## Begin SUPPLIED TEXT
ALMA: Greater than the Sum of its Parts
When completed, the antennas of the Atacama Large Millimeter/submillimeter Array (ALMA) will be spread across the Chajnantor plateau in the Chilean Andes over distances of up to 16 kilometres, but they will work in unison, to form what is known as an interferometer. In doing so, ALMA will be more powerful than the sum of its parts, acting like a single giant telescope as large as the whole collection of antennas.
The 66 ALMA antennas are not all the same. A main array of fifty antennas with 12-metre dishes will be complemented by the Atacama Compact Array (ACA) of twelve smaller 7-metre dishes and four additional 12-metre dishes. The ACA dishes are being constructed by Mitsubishi Electric Corporation (MELCO). Three of them are shown in this photograph of the MELCO Site Erection Facility at the ALMA Operations Support Facility (OSF) site. The OSF is at an altitude of 2900 metres, from which the completed dishes are transported along a 28 km road to the 5000-metre altitude of the Chajnantor plateau.
## End SUPPLIED TEXT
WHAT TO WORK ON -
• A. According to the ALMA text, at what altitude does the Operations Support Facility sit?
• B. Please rewrite the part of the ALMA text that opens with the words containing "The 66 ALMA" and closes with "the Chajnantor plateau.", putting "reflectors" in place of "dishes".
## Begin RECORDS
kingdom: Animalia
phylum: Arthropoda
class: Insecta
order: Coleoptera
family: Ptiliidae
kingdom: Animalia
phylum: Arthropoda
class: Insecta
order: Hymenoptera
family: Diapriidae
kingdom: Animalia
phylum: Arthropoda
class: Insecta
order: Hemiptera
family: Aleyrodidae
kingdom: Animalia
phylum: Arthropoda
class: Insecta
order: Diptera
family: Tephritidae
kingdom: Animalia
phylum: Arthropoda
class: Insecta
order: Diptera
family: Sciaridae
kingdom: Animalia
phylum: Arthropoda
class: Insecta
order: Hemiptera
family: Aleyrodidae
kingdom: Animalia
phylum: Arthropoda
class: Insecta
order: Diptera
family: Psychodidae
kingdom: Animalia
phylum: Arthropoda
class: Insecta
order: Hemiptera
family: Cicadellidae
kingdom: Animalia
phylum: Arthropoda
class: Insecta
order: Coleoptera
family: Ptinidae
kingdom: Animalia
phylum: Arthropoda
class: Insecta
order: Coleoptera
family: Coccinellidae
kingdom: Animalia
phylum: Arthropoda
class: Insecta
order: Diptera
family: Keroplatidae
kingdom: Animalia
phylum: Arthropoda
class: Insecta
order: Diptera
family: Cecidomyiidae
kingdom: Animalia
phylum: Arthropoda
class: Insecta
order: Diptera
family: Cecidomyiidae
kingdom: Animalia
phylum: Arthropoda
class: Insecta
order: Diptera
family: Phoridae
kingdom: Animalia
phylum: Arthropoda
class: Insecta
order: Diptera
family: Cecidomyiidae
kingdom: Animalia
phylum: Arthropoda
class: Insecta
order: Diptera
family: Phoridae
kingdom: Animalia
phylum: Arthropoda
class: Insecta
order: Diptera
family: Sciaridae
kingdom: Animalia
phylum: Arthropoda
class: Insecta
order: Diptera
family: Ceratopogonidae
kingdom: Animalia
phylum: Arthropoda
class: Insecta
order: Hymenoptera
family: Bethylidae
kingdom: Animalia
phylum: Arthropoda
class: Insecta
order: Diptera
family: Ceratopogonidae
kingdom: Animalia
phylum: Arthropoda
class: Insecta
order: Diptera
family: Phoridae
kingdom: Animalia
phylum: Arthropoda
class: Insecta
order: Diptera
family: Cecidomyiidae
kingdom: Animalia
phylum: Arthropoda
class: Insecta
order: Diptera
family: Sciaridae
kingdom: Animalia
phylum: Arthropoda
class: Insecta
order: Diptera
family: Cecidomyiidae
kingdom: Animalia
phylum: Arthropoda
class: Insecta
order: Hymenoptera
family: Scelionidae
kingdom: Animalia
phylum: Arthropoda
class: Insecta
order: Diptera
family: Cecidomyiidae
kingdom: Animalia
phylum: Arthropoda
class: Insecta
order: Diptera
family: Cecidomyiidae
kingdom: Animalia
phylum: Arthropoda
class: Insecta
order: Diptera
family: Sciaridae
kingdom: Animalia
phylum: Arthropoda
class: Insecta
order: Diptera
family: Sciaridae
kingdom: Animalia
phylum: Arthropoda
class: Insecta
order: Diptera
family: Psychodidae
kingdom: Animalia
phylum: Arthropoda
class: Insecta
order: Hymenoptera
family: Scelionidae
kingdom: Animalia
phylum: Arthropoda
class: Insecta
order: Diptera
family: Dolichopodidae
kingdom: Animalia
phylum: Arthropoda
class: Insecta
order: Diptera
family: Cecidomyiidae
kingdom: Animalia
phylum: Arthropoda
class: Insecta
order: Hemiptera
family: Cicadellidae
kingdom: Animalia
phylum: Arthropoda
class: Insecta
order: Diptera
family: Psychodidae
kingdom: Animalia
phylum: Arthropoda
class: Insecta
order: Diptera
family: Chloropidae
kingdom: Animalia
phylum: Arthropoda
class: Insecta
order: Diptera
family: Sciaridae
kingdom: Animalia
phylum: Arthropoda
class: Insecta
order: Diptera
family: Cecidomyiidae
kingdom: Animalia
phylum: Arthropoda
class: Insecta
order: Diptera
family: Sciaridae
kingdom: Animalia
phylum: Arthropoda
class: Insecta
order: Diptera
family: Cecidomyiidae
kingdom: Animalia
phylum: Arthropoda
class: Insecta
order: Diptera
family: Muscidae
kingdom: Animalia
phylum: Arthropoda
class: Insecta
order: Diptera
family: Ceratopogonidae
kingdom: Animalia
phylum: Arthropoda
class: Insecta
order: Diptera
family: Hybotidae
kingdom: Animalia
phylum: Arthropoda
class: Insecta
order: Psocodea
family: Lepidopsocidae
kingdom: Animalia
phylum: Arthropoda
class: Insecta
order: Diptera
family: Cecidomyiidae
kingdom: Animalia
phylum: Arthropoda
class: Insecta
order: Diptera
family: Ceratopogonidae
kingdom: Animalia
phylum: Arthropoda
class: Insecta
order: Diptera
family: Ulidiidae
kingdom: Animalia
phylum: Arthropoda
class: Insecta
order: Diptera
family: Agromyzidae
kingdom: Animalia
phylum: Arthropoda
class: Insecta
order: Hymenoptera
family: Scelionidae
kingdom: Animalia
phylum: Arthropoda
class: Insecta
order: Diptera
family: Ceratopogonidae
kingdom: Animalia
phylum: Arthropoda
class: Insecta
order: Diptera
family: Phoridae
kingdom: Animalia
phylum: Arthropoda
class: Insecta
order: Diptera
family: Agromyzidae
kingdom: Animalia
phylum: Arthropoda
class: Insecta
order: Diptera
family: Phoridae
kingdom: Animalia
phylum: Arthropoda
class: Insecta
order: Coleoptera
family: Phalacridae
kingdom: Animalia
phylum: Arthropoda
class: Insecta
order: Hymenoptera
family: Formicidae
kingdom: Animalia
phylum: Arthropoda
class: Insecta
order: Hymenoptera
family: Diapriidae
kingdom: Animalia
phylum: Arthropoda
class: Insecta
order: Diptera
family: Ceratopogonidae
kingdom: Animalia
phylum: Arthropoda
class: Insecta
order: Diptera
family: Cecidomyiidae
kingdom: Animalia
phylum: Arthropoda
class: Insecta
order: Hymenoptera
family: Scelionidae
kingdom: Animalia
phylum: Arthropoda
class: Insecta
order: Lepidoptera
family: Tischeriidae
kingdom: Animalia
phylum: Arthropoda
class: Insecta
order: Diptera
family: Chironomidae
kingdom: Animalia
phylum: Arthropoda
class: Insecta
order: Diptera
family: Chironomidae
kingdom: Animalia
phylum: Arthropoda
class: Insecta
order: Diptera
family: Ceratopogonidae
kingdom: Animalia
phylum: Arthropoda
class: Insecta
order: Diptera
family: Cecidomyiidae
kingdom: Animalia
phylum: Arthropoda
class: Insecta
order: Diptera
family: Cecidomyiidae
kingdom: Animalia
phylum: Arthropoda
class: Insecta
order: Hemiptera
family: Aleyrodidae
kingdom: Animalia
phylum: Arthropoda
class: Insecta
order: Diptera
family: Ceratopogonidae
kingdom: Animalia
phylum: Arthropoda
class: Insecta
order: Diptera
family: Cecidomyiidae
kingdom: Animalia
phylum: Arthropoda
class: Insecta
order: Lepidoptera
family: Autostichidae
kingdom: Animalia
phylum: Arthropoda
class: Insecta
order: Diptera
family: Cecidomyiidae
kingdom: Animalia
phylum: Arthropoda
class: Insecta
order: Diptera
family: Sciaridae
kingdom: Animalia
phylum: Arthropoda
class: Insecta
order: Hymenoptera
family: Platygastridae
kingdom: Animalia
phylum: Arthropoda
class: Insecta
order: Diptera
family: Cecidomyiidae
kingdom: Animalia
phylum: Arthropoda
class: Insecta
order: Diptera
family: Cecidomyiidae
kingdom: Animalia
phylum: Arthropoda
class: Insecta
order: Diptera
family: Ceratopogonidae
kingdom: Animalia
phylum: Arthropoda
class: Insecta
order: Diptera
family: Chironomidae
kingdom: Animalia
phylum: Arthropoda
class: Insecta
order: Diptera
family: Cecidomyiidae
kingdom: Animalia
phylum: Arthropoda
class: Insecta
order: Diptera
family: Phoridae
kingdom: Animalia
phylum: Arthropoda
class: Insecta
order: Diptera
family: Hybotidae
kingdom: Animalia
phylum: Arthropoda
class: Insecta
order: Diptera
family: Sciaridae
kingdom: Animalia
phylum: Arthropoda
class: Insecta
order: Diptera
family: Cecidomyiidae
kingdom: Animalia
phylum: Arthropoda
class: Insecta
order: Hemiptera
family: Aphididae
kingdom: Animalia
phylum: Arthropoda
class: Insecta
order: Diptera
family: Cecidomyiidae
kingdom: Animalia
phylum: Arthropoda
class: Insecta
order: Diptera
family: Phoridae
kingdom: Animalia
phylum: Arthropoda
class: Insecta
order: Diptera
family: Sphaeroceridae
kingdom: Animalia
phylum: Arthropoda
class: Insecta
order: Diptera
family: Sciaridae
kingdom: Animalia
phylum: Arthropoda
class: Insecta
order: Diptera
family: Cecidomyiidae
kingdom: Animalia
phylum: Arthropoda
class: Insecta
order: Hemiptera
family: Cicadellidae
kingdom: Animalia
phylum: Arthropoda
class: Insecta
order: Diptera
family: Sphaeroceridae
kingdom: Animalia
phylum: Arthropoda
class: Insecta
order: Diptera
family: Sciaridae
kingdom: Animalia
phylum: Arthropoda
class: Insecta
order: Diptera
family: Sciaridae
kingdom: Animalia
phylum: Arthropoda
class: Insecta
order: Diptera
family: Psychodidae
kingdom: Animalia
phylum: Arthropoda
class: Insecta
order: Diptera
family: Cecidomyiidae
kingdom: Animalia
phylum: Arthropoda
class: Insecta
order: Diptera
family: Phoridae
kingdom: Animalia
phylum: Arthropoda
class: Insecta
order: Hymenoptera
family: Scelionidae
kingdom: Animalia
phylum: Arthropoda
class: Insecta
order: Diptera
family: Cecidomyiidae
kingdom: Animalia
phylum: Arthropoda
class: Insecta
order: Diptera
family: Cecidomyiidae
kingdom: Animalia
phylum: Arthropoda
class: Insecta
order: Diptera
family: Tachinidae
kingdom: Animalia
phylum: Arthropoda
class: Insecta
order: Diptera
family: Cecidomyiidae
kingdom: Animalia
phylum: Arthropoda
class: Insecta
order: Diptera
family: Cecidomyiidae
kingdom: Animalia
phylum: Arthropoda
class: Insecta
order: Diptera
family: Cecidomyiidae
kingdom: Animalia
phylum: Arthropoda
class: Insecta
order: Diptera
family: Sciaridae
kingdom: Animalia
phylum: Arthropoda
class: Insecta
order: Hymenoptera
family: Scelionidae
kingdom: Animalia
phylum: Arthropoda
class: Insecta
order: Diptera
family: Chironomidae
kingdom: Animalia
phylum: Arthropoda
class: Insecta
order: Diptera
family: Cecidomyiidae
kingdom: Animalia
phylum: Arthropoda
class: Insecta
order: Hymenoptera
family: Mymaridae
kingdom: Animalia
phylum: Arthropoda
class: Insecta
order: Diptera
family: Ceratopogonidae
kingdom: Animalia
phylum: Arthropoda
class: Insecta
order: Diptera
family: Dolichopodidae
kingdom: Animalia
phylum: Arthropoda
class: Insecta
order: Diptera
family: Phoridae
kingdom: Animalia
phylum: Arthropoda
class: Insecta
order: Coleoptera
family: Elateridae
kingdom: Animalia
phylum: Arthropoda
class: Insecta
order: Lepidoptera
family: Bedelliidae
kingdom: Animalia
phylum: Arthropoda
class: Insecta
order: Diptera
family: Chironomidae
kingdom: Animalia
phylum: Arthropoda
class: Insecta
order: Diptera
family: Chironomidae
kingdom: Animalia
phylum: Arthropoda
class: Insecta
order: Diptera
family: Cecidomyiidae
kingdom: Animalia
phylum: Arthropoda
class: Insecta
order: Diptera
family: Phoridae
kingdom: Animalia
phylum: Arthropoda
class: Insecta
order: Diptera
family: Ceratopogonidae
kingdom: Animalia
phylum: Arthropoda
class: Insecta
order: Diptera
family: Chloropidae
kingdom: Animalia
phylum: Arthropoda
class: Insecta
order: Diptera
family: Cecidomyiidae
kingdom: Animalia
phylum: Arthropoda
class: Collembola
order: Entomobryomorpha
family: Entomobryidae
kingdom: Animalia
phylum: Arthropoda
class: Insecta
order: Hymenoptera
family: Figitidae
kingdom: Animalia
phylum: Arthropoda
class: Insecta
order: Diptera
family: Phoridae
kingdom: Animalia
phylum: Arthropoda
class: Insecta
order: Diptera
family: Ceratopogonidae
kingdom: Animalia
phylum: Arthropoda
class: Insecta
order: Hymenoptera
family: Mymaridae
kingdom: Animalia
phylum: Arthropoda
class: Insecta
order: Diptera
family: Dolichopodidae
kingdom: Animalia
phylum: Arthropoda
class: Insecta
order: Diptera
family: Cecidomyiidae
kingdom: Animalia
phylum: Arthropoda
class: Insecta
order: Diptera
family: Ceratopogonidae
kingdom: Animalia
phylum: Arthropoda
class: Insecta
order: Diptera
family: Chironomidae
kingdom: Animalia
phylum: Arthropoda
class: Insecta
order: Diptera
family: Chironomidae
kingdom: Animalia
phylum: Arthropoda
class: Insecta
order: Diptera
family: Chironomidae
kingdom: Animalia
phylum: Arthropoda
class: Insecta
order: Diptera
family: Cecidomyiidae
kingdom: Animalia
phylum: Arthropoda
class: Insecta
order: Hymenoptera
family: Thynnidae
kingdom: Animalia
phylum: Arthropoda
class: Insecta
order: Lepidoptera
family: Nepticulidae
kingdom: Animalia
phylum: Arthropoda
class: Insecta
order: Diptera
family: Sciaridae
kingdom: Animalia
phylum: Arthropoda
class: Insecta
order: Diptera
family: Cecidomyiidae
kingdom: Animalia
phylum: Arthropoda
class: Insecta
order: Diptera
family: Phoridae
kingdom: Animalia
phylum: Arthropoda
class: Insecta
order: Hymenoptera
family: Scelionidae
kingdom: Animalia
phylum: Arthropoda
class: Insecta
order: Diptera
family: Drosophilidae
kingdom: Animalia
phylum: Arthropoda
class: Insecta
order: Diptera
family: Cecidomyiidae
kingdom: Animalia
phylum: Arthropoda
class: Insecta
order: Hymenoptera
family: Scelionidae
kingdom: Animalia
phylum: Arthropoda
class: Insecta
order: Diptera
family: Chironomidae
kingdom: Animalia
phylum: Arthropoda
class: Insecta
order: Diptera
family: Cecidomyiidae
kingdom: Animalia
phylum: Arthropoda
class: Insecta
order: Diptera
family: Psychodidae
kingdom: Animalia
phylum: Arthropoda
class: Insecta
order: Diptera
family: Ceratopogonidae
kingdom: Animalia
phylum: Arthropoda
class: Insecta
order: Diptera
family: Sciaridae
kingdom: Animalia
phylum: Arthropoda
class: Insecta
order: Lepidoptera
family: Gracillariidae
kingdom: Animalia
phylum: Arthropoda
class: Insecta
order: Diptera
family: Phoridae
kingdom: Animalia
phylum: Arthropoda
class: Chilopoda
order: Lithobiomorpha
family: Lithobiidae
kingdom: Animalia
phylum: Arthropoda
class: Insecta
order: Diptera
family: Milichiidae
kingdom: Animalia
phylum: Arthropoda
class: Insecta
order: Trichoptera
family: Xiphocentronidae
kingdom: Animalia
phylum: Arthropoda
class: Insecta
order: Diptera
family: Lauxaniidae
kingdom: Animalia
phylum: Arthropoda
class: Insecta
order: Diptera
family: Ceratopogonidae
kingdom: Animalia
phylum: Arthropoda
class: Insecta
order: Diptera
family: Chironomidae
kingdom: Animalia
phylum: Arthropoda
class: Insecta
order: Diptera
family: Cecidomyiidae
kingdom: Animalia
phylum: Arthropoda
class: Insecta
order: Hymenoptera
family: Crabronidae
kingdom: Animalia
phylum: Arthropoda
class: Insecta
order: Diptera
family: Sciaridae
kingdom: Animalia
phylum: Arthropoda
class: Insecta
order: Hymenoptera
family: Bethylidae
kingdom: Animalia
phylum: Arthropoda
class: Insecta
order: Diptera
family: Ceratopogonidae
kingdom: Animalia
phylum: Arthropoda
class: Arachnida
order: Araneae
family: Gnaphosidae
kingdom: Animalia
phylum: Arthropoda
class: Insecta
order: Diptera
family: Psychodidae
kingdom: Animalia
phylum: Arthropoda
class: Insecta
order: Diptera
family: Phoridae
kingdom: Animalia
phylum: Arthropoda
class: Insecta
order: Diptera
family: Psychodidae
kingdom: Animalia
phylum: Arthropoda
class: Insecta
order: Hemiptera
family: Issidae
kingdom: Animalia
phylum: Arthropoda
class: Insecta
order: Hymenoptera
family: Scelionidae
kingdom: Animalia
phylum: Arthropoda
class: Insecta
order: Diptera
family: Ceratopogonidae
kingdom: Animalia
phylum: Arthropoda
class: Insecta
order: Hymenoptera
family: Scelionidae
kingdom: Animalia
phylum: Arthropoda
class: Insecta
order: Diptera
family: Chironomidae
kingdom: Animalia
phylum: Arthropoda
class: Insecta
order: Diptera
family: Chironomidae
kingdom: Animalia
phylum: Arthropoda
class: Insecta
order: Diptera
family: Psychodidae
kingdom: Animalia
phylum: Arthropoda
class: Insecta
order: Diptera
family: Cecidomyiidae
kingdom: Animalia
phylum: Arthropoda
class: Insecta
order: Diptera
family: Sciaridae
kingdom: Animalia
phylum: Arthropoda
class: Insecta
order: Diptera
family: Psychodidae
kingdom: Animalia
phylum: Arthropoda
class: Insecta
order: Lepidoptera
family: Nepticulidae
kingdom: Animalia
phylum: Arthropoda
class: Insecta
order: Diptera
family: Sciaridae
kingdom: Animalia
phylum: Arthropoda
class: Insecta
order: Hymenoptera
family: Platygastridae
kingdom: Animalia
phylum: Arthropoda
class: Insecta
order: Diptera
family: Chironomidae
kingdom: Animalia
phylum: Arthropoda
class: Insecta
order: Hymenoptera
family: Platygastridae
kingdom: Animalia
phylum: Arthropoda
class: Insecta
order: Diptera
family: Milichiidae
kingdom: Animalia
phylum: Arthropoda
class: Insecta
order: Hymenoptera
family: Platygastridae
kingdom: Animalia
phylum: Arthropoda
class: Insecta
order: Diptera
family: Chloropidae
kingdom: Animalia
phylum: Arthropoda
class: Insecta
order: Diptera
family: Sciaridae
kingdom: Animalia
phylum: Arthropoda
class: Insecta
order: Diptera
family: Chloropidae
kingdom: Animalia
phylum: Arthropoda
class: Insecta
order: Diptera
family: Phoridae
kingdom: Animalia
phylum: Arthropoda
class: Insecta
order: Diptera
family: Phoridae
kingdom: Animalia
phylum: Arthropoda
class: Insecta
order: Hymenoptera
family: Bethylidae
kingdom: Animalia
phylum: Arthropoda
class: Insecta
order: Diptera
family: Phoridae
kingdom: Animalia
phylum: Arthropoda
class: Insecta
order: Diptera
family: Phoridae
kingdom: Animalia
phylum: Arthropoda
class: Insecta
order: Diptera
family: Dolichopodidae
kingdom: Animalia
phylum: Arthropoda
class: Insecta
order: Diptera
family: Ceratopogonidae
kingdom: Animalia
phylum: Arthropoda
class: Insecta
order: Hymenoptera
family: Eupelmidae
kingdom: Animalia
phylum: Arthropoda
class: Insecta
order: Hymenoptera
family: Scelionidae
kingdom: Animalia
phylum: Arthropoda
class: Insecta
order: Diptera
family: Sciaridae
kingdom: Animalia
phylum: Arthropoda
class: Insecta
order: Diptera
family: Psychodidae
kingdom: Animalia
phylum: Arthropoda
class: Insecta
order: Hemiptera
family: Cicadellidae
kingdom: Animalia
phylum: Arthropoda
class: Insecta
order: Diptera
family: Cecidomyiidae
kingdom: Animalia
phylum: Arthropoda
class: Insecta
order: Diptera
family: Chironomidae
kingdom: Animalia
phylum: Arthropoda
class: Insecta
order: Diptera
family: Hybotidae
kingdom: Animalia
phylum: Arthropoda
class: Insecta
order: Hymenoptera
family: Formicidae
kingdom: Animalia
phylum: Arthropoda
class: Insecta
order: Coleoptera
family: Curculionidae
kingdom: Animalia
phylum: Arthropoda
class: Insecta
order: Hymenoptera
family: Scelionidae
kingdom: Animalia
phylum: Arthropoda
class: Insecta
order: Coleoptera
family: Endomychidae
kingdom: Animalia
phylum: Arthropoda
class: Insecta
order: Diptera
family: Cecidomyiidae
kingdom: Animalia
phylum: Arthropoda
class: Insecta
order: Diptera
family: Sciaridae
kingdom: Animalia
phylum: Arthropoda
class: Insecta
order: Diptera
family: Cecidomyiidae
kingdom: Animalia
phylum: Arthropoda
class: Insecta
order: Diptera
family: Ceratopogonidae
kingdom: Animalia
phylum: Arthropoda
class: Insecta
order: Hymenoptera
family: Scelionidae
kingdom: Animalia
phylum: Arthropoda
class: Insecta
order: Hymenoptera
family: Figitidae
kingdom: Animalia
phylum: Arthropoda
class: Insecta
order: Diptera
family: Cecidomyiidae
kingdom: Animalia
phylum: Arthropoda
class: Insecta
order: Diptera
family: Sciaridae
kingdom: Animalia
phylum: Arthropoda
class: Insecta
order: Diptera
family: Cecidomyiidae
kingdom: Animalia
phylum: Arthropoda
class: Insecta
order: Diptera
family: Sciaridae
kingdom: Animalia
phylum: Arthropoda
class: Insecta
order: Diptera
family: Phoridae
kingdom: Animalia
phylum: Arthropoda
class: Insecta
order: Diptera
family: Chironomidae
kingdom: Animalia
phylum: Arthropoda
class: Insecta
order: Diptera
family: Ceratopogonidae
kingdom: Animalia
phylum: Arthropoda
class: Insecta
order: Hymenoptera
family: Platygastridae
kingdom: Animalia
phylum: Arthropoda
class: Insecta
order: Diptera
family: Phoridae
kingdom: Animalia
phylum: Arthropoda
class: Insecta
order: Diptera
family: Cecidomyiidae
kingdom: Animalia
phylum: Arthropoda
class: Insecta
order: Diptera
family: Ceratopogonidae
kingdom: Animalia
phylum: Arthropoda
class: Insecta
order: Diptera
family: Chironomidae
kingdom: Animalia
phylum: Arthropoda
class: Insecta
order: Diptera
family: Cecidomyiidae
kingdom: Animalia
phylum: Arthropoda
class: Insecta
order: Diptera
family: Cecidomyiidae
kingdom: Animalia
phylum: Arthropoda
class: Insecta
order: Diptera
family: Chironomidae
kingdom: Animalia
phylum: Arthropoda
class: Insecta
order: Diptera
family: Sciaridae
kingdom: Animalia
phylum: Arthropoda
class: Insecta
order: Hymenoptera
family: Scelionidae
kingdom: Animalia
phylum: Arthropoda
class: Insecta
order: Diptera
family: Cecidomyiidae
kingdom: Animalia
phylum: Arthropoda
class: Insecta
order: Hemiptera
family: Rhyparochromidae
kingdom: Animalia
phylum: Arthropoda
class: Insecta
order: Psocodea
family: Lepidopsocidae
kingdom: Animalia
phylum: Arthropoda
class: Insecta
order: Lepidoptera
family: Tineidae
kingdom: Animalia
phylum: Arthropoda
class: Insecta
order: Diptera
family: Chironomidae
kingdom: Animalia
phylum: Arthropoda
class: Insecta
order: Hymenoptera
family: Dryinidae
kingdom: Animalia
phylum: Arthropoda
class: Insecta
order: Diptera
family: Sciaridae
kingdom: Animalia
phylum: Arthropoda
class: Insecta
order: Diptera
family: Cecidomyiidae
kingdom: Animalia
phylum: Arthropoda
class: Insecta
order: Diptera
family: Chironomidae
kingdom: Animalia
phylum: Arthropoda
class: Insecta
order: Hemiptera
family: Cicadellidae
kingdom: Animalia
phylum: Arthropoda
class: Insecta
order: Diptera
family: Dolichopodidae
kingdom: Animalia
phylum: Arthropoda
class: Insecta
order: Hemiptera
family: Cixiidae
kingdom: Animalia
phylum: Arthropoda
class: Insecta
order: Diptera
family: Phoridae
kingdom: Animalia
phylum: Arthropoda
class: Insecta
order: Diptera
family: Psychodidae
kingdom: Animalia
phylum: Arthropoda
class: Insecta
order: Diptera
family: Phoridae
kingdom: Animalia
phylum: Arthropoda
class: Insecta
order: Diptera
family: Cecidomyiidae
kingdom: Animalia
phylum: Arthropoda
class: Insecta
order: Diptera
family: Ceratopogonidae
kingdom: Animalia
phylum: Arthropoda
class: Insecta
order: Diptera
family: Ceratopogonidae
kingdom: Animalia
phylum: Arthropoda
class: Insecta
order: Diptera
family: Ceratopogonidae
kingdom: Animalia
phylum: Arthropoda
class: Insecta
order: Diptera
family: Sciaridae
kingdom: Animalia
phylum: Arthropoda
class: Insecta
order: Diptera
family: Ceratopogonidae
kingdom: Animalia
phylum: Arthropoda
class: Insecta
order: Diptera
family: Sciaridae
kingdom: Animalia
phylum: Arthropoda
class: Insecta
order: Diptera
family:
## End RECORDS
SET OF ANSWERS -
• A. 2900 metres.

• B.
The 66 ALMA antennas are not all the same. A main array of fifty antennas with 12-metre reflectors will be complemented by the Atacama Compact Array (ACA) of twelve smaller 7-metre reflectors and four additional 12-metre reflectors. The ACA reflectors are being constructed by Mitsubishi Electric Corporation (MELCO). Three of them are shown in this photograph of the MELCO Site Erection Facility at the ALMA Operations Support Facility (OSF) site. The OSF is at an altitude of 2900 metres, from which the completed reflectors are transported along a 28 km road to the 5000-metre altitude of the Chajnantor plateau.